Pomegranate | Iran

A visit from the sultan

By Economist.com

OMAN'S Sultan Qaboos bin Said al-Said (pictured on the left) has passed many messages between America and the Islamic Republic of Iran during their 34-year long antipathy. He lobbied the Iranians on behalf of the United States to release detained American journalist Roxana Saberi, and eventually pardon three young hikers who were accused of spying in 2009. He also negotiated the release of both Shahrazad Mir Gholikhan and Mojtaba Atarodi, Iranians whom America had imprisoned for allegedly trying to export to Iran night-vision goggles and high-tech lab equipment, respectively.

It is hardly surprising then that the arrival on August 25th of the 72-year-old sultan for a three-day state visit in the same month as the inauguration of President Hassan Rohani (pictured on the right), a more moderate man than his predecessor, has sparked regional media speculation that he brings with him another message from the Americans.

Al-Hayat, a pan-Arab newspaper, quoted sources in Iran as saying that the trip was "not normal and does not fall under normal protocol".Bahar, a publication linked to Iran’s newly-empowered reformist bloc, reported that the sultan was visiting as a precursor to future talks between America and Iran to negotiate a deal on greater nuclear transparency in exchange for sanctions relief.
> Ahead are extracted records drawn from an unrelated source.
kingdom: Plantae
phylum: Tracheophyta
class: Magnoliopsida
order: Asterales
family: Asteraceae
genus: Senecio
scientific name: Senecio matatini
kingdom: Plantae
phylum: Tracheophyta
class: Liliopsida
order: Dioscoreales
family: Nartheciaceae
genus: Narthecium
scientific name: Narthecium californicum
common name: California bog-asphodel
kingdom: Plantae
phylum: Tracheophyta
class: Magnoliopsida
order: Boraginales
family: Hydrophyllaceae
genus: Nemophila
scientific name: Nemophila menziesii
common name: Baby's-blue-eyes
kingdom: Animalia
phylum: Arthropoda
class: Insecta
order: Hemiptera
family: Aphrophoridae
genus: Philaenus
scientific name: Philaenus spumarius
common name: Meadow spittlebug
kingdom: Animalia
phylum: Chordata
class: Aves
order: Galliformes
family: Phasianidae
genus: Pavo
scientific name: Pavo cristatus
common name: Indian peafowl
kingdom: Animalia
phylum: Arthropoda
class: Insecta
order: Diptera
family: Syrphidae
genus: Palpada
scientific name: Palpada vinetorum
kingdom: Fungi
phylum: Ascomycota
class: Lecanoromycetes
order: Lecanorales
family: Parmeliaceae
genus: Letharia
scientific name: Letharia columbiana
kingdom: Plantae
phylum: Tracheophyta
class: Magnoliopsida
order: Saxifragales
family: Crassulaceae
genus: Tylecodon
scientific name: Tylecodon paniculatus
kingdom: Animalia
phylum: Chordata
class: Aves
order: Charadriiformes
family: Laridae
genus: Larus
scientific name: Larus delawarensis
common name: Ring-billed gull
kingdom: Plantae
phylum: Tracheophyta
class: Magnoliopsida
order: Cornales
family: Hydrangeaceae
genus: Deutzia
Fararu, a reformist-leaning website, has suggested that a new back channel might be established between the two countries, to pave the way for discussions over Iran’s disputed nuclear programme as well as the crisis in Syria.

Iran’s foreign-ministry spokesperson at first denied that the sultan would bring word from the US, but the foreign minister, Mohammad Javad Zarif, subsequently backtracked, saying that he would wait to see what the sultan might convey. Both America and Iran have softened their rhetoric since the election in June of a presidential candidate who campaigned on improving relations with the West. Iranians are demonstrating a rare cautious optimism that a deal, which would bring much-needed sanctions relief, might be at hand this time.

The sultan's trip coincided, meanwhile, with that of Jeffrey Feltman, a former US ambassador to Lebanon, who was visiting as an official of the UN to discuss Syria, and whom the Iranian press described as “the most senior American official to visit Iran since the revolution”. Mr Feltman reportedly trod the line between feeling out for Iranian help over Syria and encouraging calm in the event of an increasingly likely Western intervention against Bashar Assad.

Whatever the speculation over Sultan Qaboos’s trip, he will have had plenty to discuss with his Iranian hosts.